Table 3 shows the calculation results in the noise matching condition when IBM is used as the training target. Through the comparison of the longitudinal data in Table 3, it is not difficult to find that under the four evaluation criteria, AMS is still the worst in feature, and GF has the best comprehensive performance. In the feature group, AMS + MFCC + GF + MRCG has the best comprehensive performance. Compared with AMS, AMS + MFCC + GF + MRCG increased STOI, PESQ, SDR, and SNR by 16.6%, 9.1%, 29.8%, and 28.6%, respectively. Compared with GF, STOI, SDR, and SNR are increased by 7.4%, 2.0%, and 4.3%, respectively. In PESQ, GF was better than the characteristic group.

Table 3 Calculation results in the noise matching condition when IBM is the training target

Table 4 shows the calculation results in the noise mismatching condition when IRM is used as the training target. In the single feature, AMS is still the worst, and MRCG is the best. In the feature group, AMS + MFCC + GF + MRCG has the best comprehensive performance. Compared with AMS, AMS + MFCC + GF + MRCG increased STOI, PESQ, SDR, and SNR by 8.7%, 13.4%, 29.0%, and 28.1%, respectively. Compared with MRCG, the four evaluation criteria are improved by about 0.8%, 1.3%, 2.0%, and 2.7%, respectively.

Table 4 Calculation results in the noise mismatching condition when IRM is the training target

Table 5 shows the calculation results in the noise matching condition when IRM is used as the training target. In the single feature, AMS is still the worst, and MRCG is the best. In the feature group, AMS + MFCC + GF + MRCG has the best comprehensive performance. Compared with AMS, AMS + MFCC + GF + MRCG increased STOI, PESQ, SDR, and SNR by 10.2%, 15.8%, 30.8%, and 29.7%, respectively. Compared with MRCG, the four evaluation criteria are improved by about 1.2%, 2.0%, 3.0%, and 3.1%, respectively.

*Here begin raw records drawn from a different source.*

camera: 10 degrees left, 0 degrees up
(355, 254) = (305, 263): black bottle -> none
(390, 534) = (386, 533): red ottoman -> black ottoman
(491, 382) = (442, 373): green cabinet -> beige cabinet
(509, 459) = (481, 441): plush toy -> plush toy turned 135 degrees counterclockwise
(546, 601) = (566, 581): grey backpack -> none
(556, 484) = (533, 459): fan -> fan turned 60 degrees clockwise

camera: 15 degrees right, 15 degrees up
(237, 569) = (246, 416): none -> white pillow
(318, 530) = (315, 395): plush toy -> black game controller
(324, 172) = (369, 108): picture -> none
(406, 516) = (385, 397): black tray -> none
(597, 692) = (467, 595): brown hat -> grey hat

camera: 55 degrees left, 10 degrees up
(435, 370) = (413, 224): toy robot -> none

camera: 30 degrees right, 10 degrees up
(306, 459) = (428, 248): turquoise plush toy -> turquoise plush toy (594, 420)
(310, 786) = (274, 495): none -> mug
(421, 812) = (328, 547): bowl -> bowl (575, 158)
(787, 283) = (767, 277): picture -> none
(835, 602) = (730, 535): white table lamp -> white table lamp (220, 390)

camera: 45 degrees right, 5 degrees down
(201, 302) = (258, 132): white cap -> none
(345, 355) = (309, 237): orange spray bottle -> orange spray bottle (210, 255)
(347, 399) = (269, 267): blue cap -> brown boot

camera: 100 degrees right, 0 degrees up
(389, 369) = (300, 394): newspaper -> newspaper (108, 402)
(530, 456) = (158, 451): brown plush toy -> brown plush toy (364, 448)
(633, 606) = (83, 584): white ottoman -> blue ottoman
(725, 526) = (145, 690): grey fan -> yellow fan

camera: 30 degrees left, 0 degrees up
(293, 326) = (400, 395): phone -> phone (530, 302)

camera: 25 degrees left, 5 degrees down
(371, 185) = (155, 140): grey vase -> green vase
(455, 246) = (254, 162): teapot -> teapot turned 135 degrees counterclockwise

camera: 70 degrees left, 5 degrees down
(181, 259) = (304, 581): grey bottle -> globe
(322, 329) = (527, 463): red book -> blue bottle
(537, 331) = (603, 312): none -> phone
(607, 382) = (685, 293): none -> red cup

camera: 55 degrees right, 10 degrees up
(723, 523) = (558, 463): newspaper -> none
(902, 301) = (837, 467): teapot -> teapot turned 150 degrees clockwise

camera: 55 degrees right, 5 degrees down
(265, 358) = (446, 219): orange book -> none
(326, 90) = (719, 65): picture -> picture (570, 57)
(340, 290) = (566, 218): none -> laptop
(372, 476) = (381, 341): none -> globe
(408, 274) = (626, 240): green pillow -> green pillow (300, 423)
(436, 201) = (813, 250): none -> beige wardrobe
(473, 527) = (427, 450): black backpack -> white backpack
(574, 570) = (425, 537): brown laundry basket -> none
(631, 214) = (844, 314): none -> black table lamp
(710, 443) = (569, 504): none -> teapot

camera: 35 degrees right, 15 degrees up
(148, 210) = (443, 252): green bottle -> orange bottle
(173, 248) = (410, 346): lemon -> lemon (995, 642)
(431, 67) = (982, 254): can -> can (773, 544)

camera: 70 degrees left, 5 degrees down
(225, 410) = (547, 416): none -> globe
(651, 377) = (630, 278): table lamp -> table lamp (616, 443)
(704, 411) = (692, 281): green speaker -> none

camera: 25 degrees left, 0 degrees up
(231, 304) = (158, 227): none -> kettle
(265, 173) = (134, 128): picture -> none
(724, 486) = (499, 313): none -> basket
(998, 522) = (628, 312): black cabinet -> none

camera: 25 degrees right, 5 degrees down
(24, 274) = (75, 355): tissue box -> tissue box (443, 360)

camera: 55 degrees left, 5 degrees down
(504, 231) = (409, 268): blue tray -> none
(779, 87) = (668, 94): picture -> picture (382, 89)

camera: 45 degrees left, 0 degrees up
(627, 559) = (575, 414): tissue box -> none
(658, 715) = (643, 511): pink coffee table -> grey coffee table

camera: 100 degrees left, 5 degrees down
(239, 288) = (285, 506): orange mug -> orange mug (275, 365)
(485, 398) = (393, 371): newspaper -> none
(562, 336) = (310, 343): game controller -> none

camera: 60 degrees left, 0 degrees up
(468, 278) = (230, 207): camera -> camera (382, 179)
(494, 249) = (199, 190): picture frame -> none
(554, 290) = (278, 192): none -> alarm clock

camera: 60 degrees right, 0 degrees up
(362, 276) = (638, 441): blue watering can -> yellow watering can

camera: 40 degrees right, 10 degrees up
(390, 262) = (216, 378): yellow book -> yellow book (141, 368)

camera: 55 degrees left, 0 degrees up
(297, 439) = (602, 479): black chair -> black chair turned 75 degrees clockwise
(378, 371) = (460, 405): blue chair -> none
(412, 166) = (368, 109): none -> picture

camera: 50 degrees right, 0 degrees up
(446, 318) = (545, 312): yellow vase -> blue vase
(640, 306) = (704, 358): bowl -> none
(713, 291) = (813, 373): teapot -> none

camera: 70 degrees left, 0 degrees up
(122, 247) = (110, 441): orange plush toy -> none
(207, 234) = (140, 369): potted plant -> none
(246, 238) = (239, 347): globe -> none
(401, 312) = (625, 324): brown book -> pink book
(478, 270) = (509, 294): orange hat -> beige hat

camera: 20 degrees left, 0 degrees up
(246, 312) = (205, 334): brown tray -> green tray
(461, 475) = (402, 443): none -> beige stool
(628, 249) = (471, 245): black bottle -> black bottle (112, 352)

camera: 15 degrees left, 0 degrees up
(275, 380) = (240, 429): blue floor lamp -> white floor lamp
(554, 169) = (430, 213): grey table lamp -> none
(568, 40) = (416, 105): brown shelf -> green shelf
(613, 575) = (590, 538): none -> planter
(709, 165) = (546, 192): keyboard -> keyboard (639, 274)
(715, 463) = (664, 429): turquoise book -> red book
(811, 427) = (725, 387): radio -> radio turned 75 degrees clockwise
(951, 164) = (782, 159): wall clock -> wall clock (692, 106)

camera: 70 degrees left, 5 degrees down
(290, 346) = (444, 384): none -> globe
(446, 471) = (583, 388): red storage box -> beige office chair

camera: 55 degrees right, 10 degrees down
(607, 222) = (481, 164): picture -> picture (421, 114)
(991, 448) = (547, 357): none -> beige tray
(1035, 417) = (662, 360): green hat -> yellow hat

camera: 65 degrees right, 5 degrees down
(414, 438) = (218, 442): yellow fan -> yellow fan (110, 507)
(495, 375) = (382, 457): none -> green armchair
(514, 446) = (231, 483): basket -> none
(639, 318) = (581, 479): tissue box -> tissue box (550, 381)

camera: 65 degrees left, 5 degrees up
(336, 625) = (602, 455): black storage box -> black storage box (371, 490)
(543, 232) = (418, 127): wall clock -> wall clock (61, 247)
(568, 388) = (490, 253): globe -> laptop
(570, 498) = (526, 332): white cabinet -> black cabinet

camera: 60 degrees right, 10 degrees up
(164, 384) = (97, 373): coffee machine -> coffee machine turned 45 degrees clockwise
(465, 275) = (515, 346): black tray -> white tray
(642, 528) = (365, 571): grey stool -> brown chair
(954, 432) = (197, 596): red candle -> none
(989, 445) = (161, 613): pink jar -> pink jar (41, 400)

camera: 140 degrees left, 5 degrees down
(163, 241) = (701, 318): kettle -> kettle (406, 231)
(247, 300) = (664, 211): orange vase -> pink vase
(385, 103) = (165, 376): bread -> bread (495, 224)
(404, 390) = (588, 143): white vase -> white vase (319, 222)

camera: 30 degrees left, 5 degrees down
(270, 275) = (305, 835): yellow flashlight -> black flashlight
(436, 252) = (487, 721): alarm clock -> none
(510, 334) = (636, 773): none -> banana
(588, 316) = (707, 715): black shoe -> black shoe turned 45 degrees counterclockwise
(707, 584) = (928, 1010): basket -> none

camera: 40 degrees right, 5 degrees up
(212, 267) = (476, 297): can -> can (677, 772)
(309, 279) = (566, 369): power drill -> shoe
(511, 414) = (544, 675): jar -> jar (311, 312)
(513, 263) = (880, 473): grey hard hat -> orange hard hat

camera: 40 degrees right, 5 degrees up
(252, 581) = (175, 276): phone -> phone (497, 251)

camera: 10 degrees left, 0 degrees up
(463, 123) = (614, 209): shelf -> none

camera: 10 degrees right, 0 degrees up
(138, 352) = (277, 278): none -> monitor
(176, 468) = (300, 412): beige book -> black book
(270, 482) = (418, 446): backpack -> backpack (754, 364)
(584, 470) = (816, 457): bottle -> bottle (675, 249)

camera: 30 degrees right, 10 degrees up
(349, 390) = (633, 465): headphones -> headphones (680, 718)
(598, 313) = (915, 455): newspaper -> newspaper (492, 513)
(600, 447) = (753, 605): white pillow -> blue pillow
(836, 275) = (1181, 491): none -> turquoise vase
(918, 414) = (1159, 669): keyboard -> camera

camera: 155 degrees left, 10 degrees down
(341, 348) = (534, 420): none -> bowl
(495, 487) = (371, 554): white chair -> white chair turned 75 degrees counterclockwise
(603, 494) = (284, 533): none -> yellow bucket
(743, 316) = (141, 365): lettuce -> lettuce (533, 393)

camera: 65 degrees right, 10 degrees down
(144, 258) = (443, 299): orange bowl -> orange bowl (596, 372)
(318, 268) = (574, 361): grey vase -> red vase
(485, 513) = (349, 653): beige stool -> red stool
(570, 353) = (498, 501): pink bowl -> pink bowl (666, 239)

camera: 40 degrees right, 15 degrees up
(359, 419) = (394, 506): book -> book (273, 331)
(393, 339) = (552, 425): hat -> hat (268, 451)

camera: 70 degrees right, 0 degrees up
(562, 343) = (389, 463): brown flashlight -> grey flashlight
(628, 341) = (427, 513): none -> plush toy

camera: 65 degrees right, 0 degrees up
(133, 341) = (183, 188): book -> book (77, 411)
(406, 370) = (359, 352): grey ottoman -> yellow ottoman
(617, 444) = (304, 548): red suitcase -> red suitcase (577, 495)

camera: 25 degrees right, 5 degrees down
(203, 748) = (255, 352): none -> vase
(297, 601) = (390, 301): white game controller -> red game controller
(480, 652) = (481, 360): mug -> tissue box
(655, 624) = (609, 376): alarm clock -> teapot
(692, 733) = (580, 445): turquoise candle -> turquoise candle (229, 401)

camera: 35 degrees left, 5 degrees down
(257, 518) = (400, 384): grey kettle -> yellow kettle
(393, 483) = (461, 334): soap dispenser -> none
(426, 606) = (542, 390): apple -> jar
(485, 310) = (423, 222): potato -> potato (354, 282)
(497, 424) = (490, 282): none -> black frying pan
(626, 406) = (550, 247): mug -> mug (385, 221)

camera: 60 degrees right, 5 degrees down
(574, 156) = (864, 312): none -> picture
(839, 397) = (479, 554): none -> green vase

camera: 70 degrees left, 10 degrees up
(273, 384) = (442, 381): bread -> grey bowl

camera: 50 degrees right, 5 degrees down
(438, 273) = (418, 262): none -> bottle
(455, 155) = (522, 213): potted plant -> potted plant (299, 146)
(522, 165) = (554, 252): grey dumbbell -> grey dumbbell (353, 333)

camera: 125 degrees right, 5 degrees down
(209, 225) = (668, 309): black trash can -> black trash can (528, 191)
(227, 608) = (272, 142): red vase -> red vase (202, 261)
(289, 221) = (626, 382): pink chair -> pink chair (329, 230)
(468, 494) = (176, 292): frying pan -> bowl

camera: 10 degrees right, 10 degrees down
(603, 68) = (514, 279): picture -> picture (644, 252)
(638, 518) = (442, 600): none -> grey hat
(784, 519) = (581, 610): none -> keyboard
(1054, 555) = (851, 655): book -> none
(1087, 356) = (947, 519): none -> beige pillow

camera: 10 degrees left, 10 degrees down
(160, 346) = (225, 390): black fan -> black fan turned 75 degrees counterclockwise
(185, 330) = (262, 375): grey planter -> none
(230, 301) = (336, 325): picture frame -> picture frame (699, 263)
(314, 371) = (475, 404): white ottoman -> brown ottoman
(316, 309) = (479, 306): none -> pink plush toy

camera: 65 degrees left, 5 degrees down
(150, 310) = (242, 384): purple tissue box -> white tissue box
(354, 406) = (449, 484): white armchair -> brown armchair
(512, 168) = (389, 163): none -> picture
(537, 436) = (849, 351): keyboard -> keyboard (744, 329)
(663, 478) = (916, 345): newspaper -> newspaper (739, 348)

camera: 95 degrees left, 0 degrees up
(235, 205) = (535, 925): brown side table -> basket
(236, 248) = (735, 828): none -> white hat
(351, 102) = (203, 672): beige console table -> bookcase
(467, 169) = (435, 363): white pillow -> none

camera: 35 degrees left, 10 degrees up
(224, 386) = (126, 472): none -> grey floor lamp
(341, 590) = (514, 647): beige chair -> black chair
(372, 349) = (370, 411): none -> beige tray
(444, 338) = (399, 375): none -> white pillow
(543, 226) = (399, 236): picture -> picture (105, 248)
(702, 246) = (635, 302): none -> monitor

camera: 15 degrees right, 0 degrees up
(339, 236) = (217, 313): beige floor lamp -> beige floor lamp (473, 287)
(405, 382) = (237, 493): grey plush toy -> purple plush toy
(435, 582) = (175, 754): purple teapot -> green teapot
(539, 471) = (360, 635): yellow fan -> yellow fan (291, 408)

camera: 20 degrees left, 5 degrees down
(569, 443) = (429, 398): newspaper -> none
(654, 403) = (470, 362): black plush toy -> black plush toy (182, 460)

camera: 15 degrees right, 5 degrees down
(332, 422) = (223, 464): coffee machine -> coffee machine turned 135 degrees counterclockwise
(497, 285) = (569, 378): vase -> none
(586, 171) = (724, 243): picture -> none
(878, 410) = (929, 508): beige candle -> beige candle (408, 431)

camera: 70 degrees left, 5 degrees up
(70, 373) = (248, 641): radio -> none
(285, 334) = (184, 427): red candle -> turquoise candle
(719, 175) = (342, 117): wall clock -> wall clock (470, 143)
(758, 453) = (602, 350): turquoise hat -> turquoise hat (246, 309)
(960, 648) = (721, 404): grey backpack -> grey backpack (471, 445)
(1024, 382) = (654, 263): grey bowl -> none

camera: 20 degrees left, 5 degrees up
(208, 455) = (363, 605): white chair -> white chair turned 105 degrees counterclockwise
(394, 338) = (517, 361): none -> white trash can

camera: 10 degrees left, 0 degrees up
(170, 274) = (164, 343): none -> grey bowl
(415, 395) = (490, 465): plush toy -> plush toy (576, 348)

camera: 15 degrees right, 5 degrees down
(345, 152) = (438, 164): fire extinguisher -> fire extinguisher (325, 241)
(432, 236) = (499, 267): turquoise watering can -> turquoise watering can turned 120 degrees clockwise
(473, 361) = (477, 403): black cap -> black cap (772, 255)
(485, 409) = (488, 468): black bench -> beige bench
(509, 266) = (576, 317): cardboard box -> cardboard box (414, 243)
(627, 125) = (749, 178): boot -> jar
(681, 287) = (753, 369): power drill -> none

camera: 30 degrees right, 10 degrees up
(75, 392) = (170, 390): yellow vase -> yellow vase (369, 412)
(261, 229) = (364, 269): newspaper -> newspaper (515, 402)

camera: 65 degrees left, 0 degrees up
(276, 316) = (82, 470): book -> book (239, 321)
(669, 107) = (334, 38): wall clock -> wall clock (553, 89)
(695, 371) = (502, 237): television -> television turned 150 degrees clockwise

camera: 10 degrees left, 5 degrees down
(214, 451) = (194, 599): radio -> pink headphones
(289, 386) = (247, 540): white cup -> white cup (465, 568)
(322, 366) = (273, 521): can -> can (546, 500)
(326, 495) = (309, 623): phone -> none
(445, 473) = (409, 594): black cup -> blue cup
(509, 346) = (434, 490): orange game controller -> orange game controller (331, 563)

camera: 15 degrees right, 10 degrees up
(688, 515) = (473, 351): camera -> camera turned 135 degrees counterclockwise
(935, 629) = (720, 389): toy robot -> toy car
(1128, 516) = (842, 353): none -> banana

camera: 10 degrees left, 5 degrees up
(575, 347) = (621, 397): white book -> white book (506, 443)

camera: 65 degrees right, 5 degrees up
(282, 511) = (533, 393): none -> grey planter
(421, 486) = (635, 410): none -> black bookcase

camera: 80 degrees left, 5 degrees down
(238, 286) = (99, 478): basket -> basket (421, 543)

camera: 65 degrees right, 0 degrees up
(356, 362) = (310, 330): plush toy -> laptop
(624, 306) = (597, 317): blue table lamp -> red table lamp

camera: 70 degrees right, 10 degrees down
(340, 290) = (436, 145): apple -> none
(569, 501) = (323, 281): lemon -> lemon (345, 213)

Table 5 Calculation results in the noise matching condition when IRM is the training target

To summarize, AMS + MFCC + GF + MRCG feature group has the best comprehensive performance under the evaluation criteria of STOI, PESQ, SDR, and SNR, whether under the training objectives of IBM or IRM or under the condition of noise matching or mismatch. In particular, the SDR criteria increased the most, up to 30.8%.

6 Conclusion

In this paper, eight widely used speech feature parameters AMS, MFCC, RASTA-PLP, GF, GFCC, LPC, LPCC, and MRCG are selected and combined based on group lasso. The effectiveness of AMS + MFCC + GF + MRCG complementary feature group is verified by DNN in the noise matching and mismatch condition using different training targets of IRM and IBM. The experimental results show that AMS + MFCC + GF + MRCG improve the accuracy of system classification as well as perform well in STOI, PESQ, SDR, and SNR. This paper not only verifies the effectiveness of the group lasso method, but also improves the accuracy of feature extraction and classification in engineering applications. According to the new speech feature model such as MRCG, the feature combination is carried out and good results are obtained. It is more representative of the development trend of speech than the original model and provides a valuable reference for the feature extraction and processing of speech signals.